14Leonhardt (2017) presents a chart prepared by inequality researchers Emmanuel Saez and Gabriel Zucman showing that whereas in 1980 income growth over the previous 34 years was higher for lower incomes than for higher incomes (the report does not specify whether the unit is the household or the family), the reverse was true when examined for a period of the same length with an endpoint of 2014.
15By definition, the median of the full population equals the median of the third quintile. Because income levels would generally be expected to rise more than linearly as the percentile in the distribution rises, the mean would be expected to exceed the median for the quintile. However, in the third quintile, the two are almost the same: the median for all households in 2017 was $61,372, and the mean was $61,564 (Census 2018a, 2018b). Comparison of the means of both the second and third quintiles (rather than using the median for the third quintile) would thus show paths almost identical to those shown in Figure 3.
16That is: 100 × [(1.501 × 0.579/0.621)−1].
17Census (2018a) reports median household income for all races (y) as well as median household income for white non-Hispanic households (ywnh). It also reports the number of households for these two respective concepts. The share of white non-Hispanic households in the total number of households (ϕ) was 0.85 in 1972; this share fell to 0.664 by 2017. With “all other” as the category for households other than white non-Hispanic, the median household income of this group can be estimated as: yao = [y − (ϕ × ywnh)]/(1 − ϕ).

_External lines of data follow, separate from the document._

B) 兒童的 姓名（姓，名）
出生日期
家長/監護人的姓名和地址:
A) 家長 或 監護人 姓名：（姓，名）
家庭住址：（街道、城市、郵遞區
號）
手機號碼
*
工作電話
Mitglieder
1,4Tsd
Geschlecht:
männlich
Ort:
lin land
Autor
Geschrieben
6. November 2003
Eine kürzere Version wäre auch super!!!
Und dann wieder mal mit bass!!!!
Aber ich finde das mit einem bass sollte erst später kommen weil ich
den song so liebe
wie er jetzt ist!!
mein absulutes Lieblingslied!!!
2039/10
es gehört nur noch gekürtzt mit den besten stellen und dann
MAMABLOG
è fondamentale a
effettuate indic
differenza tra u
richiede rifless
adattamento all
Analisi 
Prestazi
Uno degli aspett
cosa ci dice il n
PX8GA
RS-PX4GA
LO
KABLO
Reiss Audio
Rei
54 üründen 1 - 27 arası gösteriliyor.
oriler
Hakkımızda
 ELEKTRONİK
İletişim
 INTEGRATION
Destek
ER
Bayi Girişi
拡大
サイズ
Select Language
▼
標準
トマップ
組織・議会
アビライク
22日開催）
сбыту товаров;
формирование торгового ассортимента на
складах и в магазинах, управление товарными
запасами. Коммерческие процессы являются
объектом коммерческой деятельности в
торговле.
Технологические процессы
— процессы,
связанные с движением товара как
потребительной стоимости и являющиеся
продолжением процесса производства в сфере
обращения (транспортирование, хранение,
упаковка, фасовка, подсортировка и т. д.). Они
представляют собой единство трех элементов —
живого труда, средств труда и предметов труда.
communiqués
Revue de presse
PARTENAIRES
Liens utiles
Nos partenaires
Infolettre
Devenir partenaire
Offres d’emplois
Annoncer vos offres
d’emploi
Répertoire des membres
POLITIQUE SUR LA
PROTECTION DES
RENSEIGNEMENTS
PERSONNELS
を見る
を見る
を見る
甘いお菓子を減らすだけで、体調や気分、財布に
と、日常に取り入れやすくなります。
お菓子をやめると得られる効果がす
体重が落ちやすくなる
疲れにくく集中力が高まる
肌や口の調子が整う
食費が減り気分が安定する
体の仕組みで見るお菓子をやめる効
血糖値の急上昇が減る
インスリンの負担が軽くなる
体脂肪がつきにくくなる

18The ratio of hypothetical (unchanged composition) to actual income is [1.42 × ϕ0 + (1 − ϕ0)]/[ 1.42 × ϕ1 + (1 − ϕ1)], where subscript 0 refers to base period and 1 refers to end period.
20The average size is specifically reported for non-Hispanic white households. The implied average size for all other households as an aggregate category is calculated in the same manner as the corresponding estimate for median income discussed in footnote 17. In the log-linear regressions for 1999–2016, t-statistics are 3.2 and 3.0 for the non-Hispanic white and “all other” trends, respectively.
21The news count index is from Bloomberg and includes articles from 25 leading financial press entities.
22Thus, the CBO (2016) estimates released in June 2016 were for 2013, and the CBO (2018) estimates released in March 2018 were for 2014. In contrast, the Census (2017a) estimates released in September 2017 were for the year 2016. An article on middle-class incomes that appeared three months after the CBO report mentioned it in passing but observed that its calculations were done “with such long time lags that the 2013 numbers were published only recently” (Irwin 2016).